A estória começa com outra loucura, como não podia deixar de ser. O jornal The Salt Lake Tribune conta que o estado norte-americano do Utah, berço do Mormonismo, pressionado por grupos conservadores fez aprovar no ano passado uma lei que permite às escolas retirar da circulação livros didácticos considerados impróprios para os alunos. Esta legislação pretende assim censurar obras que tratem sobre temáticas raciais ou minorias sexuais.
Em resultado da vigência da lei inúmeros livros começaram a ser retirados das escolas na sequência de denúncias. A idiotice chegou a tal ponto que até o poema de Amanda Gorman, lido pela jovem afro-americana na tomada de posse do presidente Biden, em 2021, foi censurado por uma escola de Miami por ser considerado impróprio para crianças.
Sucede que um encarregado de educação, frustrado pelos ataques à liberdade de expressão no país decidiu reagir, e fê-lo de forma superiormente inteligente, interpretando o espírito da lei, ao invocar que a Bíblia também contém matéria sobre incesto, violação e prostituição. Assim e ao abrigo da dita lei, pediu a sua remoção das escolas visto que pode ser considerada uma obra pornográfica, com conteúdo sexual e violento. Em consequência da denúncia deste pai todos os volumes da Bíblia foram retirados das escolas do estado de ensino básico ou médio.
O mais estranho é que até um congressista republicano que promoveu esta lei inenarrável veio defender a ideia de que a Bíblia é de “leitura difícil” e que a melhor maneira de a ler é em casa “ em volta da lareira e em família”… Isto diz bem da visão distorcida que muitos políticos têm da sociedade americana. Quantas famílias tradicionais existirão nos EUA? Quantas têm lareira? E quantos membros das famílias não trabalham por turnos e têm a possibilidade de se reunir em casa ao mesmo tempo?
Mas isto fala também da guerra cultural que prolifera entre republicanos e democratas, e que está a cavar uma perigosa trincheira na grande nação americana. Os estados mais conservadores parece não entenderem que já não vivemos no século XIX, que a sociedade é o que é e não se pode parar o vento com as mãos. Por outro lado, os mais liberais também não entendem que as mentalidades não se mudam apenas por discursos ou leis.
Mas não deixa de ser ironicamente triste que um país que foi fundado na religião, de certo modo, que pugna pela liberdade religiosa e defende a liberdade dos cidadãos em todas as áreas, esteja a entrar numa deriva totalitária, através da censura aos livros, de modo a tentar travar artificialmente as ideias progressistas, a violência ou a homossexualidade.
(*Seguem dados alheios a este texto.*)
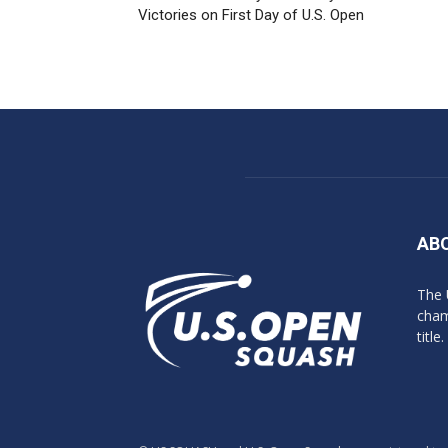
Victories on First Day of U.S. Open
AB
The 
cham
title.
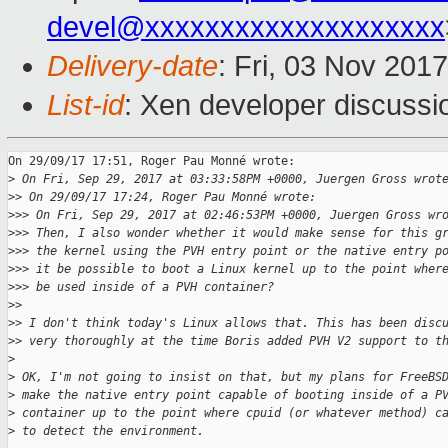
devel@xxxxxxxxxxxxxxxxxxxx
Delivery-date
: Fri, 03 Nov 201
List-id
: Xen developer discussi
On 29/09/17 17:51, Roger Pau Monné wrote:

>
 On Fri, Sep 29, 2017 at 03:33:58PM +0000, Juergen Gross wrot
>
> On 29/09/17 17:24, Roger Pau Monné wrote:
>
>> On Fri, Sep 29, 2017 at 02:46:53PM +0000, Juergen Gross wr
>
>> Then, I also wonder whether it would make sense for this g
>
>> the kernel using the PVH entry point or the native entry p
>
>> it be possible to boot a Linux kernel up to the point wher
>
>> be used inside of a PVH container?
>
>
>
> I don't think today's Linux allows that. This has been disc
>
> very thoroughly at the time Boris added PVH V2 support to t
>
>
 OK, I'm not going to insist on that, but my plans for FreeBS
>
 make the native entry point capable of booting inside of a P
>
 container up to the point where cpuid (or whatever method) c
>
 to detect the environment.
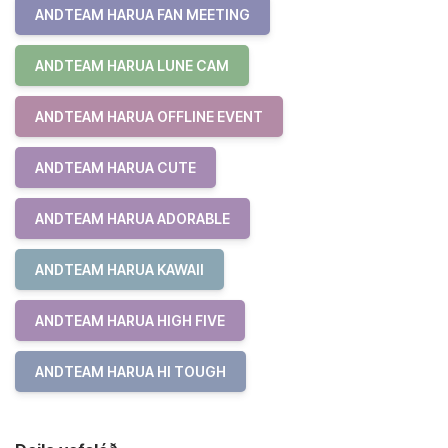
ANDTEAM HARUA FAN MEETING
ANDTEAM HARUA LUNE CAM
ANDTEAM HARUA OFFLINE EVENT
ANDTEAM HARUA CUTE
ANDTEAM HARUA ADORABLE
ANDTEAM HARUA KAWAII
ANDTEAM HARUA HIGH FIVE
ANDTEAM HARUA HI TOUGH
A cereja no topo do bolo é, sem dúvida, a proibição da Bíblia nas escolas, aquela que é a obra mais determinante na civilização ocidental.
Embora o recurso à lei inqualificável do Utah tenha servido de pretexto para a ridicularizar ao aplicar os seus pressupostos à própria Bíblia, a verdade é que muito boa gente não compreende por que razão o livro sagrado da fé cristã comporta relatos de violência, incesto, violação e outros péssimos exemplos. Aliás, também se verifica o mesmo nas outras religiões abraâmicas, tanto no judaísmo, com a Tanak, a Bíblia hebraica, como no Islão, com o Corão.
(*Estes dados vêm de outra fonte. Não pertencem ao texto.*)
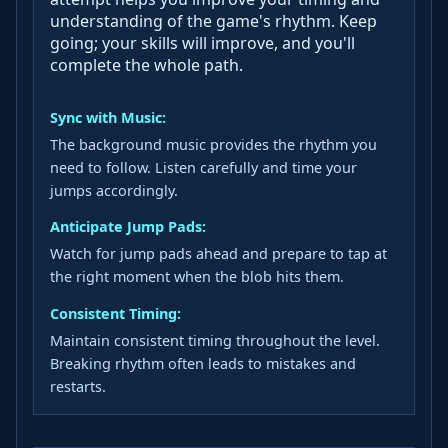
understanding of the game's rhythm. Keep
going; your skills will improve, and you'll
complete the whole path.
Sync with Music:
The background music provides the rhythm you
need to follow. Listen carefully and time your
jumps accordingly.
Anticipate Jump Pads:
Watch for jump pads ahead and prepare to tap at
the right moment when the blob hits them.
Consistent Timing:
Maintain consistent timing throughout the level.
Breaking rhythm often leads to mistakes and
restarts.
Mas a razão é muito simples. Os livros sagrados revelam antes de mais a natureza humana da qual fazem parte o bom e o mau. No tocante à Bíblia, ela deve ser vista como um mapa. Da mesma forma como os mapas mostram os caminhos seguros também revelam perigos como desfiladeiros ou pântanos, mas a escolha do trajecto é sempre do viajante.
Mesmo no Antigo Testamento, onde se encontram as grandes dificuldades nesta matéria, a honestidade intelectual tem que nos levar a compreender que os hebreus e seus descendentes escreveram o que escreveram há milhares de anos, em consonância com o conceito que então tinham da divindade. Ninguém de boa-fé lê um texto antigo com os óculos do homem contemporâneo. Se não o fazemos com a Odisseia de Homero ou a Eneida de Virgílio, por que razão o podemos fazer com o Antigo Testamento?
Parece-me que este terá sido o grande erro de Saramago em obras como o “Evangelho de Jesus Cristo”. No entanto não passa pela cabeça de ninguém de bom senso proibir o livro ou sequer vetá-lo de concorrer a prémios literários, como fez um iluminado secretário de Estado da Cultura de Portugal em tempos que já lá vão.